Getting the Right CTEPH Diagnosis

We’ll start by confirming your diagnosis. Diagnosing CTEPH is difficult, so it takes a specialized team. We’ll perform these tests:

  • Ventilation-perfusion scan (VQ scan) to measure airflow and blood flow in the lungs
  • Echocardiogram or ultrasound to see how well the heart is pumping
  • CT with contrast to see blockages in the lungs
  • Pulmonary angiogram to look at blood vessels in lungs
  • Heart catheterization to measure pulmonary system pressure and function of the heart

Pulmonary Thromboendarterectomy at UVA Health

CTEPH is the only type of pulmonary hypertension that can be fixed with surgery. The surgery, called pulmonary thromboendarterectomy, takes a skilled team of many different experts.

We start by splitting the breastbone to open the chest (median sternotomy). We’ll use a heart-lung machine to keep oxygen flowing to your body (cardiopulmonary bypass). Then we’ll open the pulmonary arteries to remove the blockages causing CTEPH.

This lowers blood pressure in your heart, so there’s less stress on your heart.

After Surgery & After CTEPH

You’ll spend 7-10 days in the hospital, starting in the intensive care unit (ICU) and moving to another unit as you’re doing better.

For many patients, their heart function goes back to normal.

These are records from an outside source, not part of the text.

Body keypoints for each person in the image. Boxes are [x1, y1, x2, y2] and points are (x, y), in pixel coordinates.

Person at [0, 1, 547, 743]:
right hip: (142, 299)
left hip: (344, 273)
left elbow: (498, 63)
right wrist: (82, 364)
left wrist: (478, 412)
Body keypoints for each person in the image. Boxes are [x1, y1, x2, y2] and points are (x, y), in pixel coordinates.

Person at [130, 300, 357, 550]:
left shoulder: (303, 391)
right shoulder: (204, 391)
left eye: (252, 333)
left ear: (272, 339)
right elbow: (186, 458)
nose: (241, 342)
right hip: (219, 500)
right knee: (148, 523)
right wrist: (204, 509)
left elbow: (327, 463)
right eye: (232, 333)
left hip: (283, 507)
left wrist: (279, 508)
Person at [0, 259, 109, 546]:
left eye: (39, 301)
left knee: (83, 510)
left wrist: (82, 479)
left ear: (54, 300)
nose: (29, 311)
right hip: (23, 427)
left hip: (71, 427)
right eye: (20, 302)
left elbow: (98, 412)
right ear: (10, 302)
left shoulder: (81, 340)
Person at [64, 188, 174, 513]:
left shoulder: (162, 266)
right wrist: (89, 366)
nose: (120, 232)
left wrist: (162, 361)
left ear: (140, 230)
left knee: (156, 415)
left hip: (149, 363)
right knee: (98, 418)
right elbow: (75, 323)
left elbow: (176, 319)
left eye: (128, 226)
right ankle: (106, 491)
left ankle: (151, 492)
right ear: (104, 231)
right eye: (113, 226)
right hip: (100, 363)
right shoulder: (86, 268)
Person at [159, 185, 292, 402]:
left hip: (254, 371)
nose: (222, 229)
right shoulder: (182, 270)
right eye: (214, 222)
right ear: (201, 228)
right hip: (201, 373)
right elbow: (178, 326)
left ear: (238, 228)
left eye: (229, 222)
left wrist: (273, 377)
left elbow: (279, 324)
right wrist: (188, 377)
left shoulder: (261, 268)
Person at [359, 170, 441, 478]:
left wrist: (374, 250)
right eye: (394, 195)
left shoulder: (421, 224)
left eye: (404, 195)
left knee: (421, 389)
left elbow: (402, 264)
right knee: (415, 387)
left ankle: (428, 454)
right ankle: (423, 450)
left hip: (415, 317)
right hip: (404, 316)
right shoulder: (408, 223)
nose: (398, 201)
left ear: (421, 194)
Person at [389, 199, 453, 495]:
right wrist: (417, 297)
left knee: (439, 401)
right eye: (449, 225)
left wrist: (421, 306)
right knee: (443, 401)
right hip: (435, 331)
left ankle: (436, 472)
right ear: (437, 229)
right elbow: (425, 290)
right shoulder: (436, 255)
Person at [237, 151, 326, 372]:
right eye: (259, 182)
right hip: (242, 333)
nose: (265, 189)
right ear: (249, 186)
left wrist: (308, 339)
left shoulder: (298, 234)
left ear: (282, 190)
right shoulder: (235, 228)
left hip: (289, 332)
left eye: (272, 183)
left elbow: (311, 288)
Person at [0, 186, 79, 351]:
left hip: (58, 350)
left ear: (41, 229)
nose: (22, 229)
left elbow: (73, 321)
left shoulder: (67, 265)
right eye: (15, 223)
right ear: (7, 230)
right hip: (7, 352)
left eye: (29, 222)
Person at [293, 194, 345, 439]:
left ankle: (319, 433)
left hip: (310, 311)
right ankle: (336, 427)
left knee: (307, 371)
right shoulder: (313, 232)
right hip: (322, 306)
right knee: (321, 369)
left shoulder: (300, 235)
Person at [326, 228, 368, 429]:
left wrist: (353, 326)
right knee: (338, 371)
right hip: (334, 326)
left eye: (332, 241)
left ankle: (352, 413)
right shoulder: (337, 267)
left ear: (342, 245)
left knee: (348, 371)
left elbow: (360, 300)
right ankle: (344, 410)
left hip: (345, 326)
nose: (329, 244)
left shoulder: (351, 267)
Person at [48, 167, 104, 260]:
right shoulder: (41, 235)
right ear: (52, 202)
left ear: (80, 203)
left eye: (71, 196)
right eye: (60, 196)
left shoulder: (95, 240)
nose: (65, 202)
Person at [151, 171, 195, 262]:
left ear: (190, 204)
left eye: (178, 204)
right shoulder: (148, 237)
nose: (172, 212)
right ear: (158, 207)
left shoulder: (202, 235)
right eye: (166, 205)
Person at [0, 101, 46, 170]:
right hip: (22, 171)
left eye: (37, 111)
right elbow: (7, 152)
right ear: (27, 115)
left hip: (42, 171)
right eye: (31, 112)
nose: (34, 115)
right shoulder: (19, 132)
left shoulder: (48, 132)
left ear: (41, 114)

They’re able to have the same quality of life they had before CTEPH.

You’ll need to keep seeing a pulmonologist or cardiologist to watch for signs of heart failure. You’ll also need to take blood thinners to keep clots from forming in your lungs again.

When CTEPH Surgery Isn’t an Option

Sometimes patients are too weak for surgery. In these cases, we offer medicines that reduce symptoms and help you feel as comfortable as possible.